**WHAT IS EXPECTED:** Reproduce the lines of the data below, substituting "Prijs" for every instance of "Productprijs" and leaving everything else unchanged. Omit the pictures from your answer.

##### EXTRACTED RECORDS

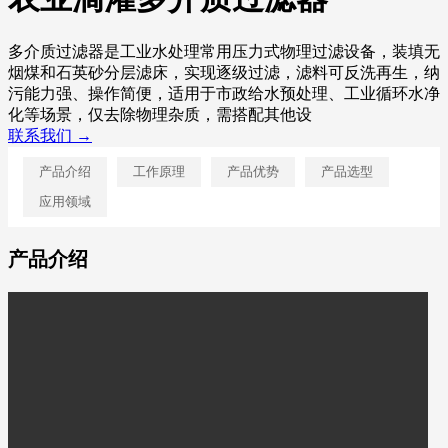
多介质过滤器是工业水处理常用压力式物理过滤设备，装填无
烟煤和石英砂分层滤床，实现逐级过滤，滤料可反洗再生，纳
污能力强、操作简便，适用于市政给水预处理、工业循环水净
化等场景，仅去除物理杂质，需搭配其他设
联系我们 →
产品介绍
工作原理
产品优势
产品选型
应用领域
产品介绍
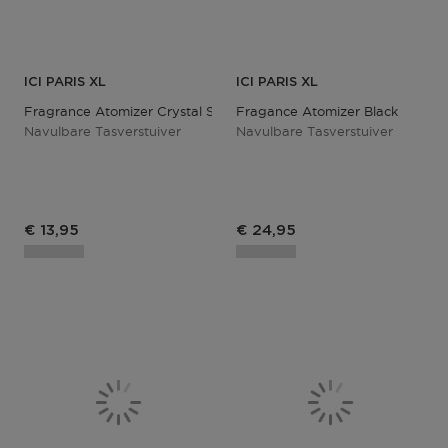
ICI PARIS XL
ICI PARIS XL
Fragrance Atomizer Crystal Silver
Fragance Atomizer Black
Navulbare Tasverstuiver
Navulbare Tasverstuiver
Productprijs
Productprijs
€ 13,95
€ 24,95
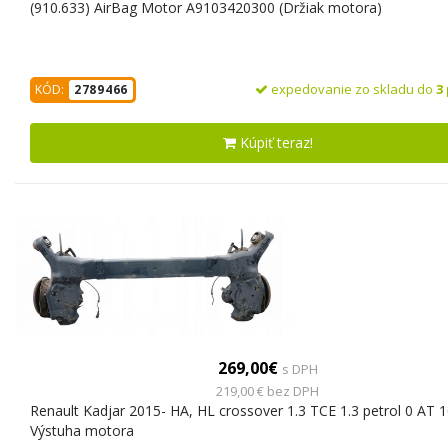
(910.633) AirBag Motor A9103420300 (Držiak motora)
expedovanie zo skladu do
3
KÓD:
2789466
Kúpiť teraz!
269,00€
s DPH
219,00 € bez DPH
Renault Kadjar 2015- HA, HL crossover 1.3 TCE 1.3 petrol 0 AT 
Výstuha motora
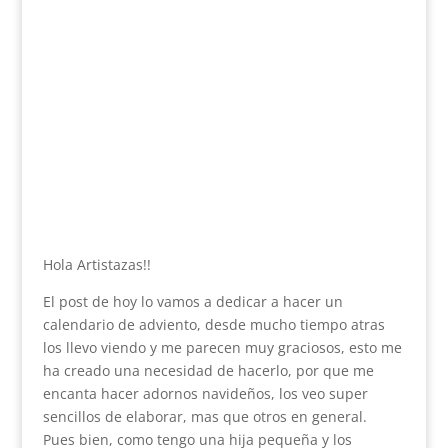
Hola Artistazas!!
El post de hoy lo vamos a dedicar a hacer un
calendario de adviento, desde mucho tiempo atras
los llevo viendo y me parecen muy graciosos, esto me
ha creado una necesidad de hacerlo, por que me
encanta hacer adornos navideños, los veo super
sencillos de elaborar, mas que otros en general.
Pues bien, como tengo una hija pequeña y los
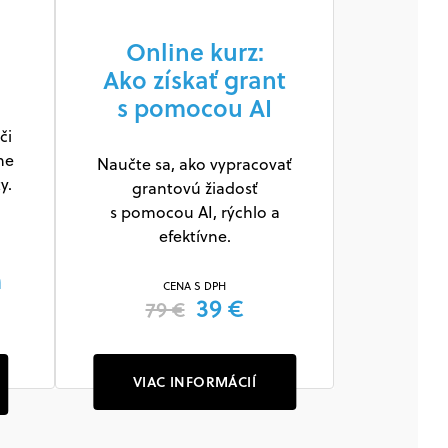
Online kurz:
Ako získať grant
s pomocou AI
či
ne
Naučte sa, ako vypracovať
y.
grantovú žiadosť
s pomocou AI, rýchlo a
efektívne.
m
CENA S DPH
39 €
79 €
VIAC INFORMÁCIÍ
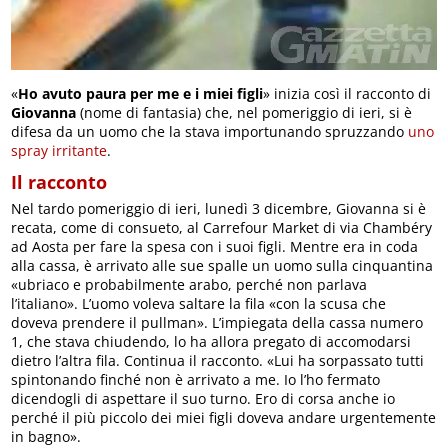
«
Ho avuto paura per me e i miei figli
» inizia così il racconto di
Giovanna
(nome di fantasia) che, nel pomeriggio di ieri, si è
difesa da un uomo che la stava importunando spruzzando
uno
spray irritante
.
Il racconto
Nel tardo pomeriggio di ieri, lunedì 3 dicembre, Giovanna si è
recata, come di consueto, al Carrefour Market di via Chambéry
ad Aosta per fare la spesa con i suoi figli. Mentre era in coda
alla cassa, è arrivato alle sue spalle un uomo sulla cinquantina
«ubriaco e probabilmente arabo, perché non parlava
l’italiano». L’uomo voleva saltare la fila «con la scusa che
doveva prendere il pullman». L’impiegata della cassa numero
1, che stava chiudendo, lo ha allora pregato di accomodarsi
dietro l’altra fila. Continua il racconto. «Lui ha sorpassato tutti
spintonando finché non è arrivato a me. Io l’ho fermato
dicendogli di aspettare il suo turno. Ero di corsa anche io
perché il più piccolo dei miei figli doveva andare urgentemente
in bagno».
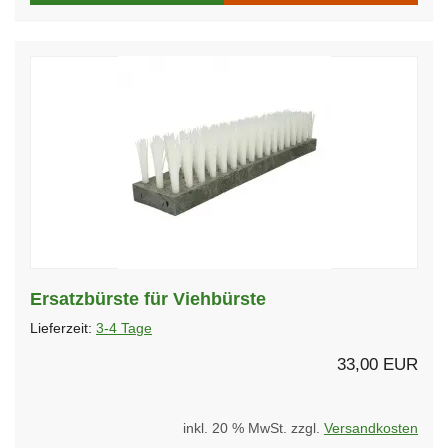
Ersatzbürste für Viehbürste
Lieferzeit:
3-4 Tage
33,00 EUR
inkl. 20 % MwSt. zzgl.
Versandkosten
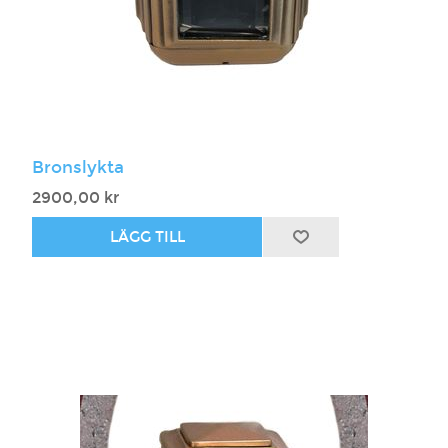
Bronslykta
2900,00 kr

##########

**RESPONSE FOR THIS EXERCISE:**
多介质过滤器是工业水处理常用压力式物理过滤设备，装填无
烟煤和石英砂分层滤床，实现逐级过滤，滤料可反洗再生，纳
污能力强、操作简便，适用于市政给水预处理、工业循环水净
化等场景，仅去除物理杂质，需搭配其他设
联系我们 →
产品介绍
工作原理
产品优势
产品选型
应用领域
产品介绍
ICI PARIS XL
ICI PARIS XL
Fragrance Atomizer Crystal Silver
Fragance Atomizer Black
Navulbare Tasverstuiver
Navulbare Tasverstuiver
Prijs
Prijs
€ 13,95
€ 24,95
(910.633) AirBag Motor A9103420300 (Držiak motora)
expedovanie zo skladu do
3
KÓD:
2789466
Kúpiť teraz!
269,00€
s DPH
219,00 € bez DPH
Renault Kadjar 2015- HA, HL crossover 1.3 TCE 1.3 petrol 0 AT 
Výstuha motora
Hola Artistazas!!
El post de hoy lo vamos a dedicar a hacer un
calendario de adviento, desde mucho tiempo atras
los llevo viendo y me parecen muy graciosos, esto me
ha creado una necesidad de hacerlo, por que me
encanta hacer adornos navideños, los veo super
sencillos de elaborar, mas que otros en general.
Pues bien, como tengo una hija pequeña y los
Online kurz:
Ako získať grant
s pomocou AI
či
ne
Naučte sa, ako vypracovať
y.
grantovú žiadosť
s pomocou AI, rýchlo a
efektívne.
m
CENA S DPH
39 €
79 €
VIAC INFORMÁCIÍ
«
Ho avuto paura per me e i miei figli
» inizia così il racconto di
Giovanna
(nome di fantasia) che, nel pomeriggio di ieri, si è
difesa da un uomo che la stava importunando spruzzando
uno
spray irritante
.
Il racconto
Nel tardo pomeriggio di ieri, lunedì 3 dicembre, Giovanna si è
recata, come di consueto, al Carrefour Market di via Chambéry
ad Aosta per fare la spesa con i suoi figli. Mentre era in coda
alla cassa, è arrivato alle sue spalle un uomo sulla cinquantina
«ubriaco e probabilmente arabo, perché non parlava
l’italiano». L’uomo voleva saltare la fila «con la scusa che
doveva prendere il pullman». L’impiegata della cassa numero
1, che stava chiudendo, lo ha allora pregato di accomodarsi
dietro l’altra fila. Continua il racconto. «Lui ha sorpassato tutti
spintonando finché non è arrivato a me. Io l’ho fermato
dicendogli di aspettare il suo turno. Ero di corsa anche io
perché il più piccolo dei miei figli doveva andare urgentemente
in bagno».
Ersatzbürste für Viehbürste
Lieferzeit:
3-4 Tage
33,00 EUR
inkl. 20 % MwSt. zzgl.
Versandkosten
Bronslykta
2900,00 kr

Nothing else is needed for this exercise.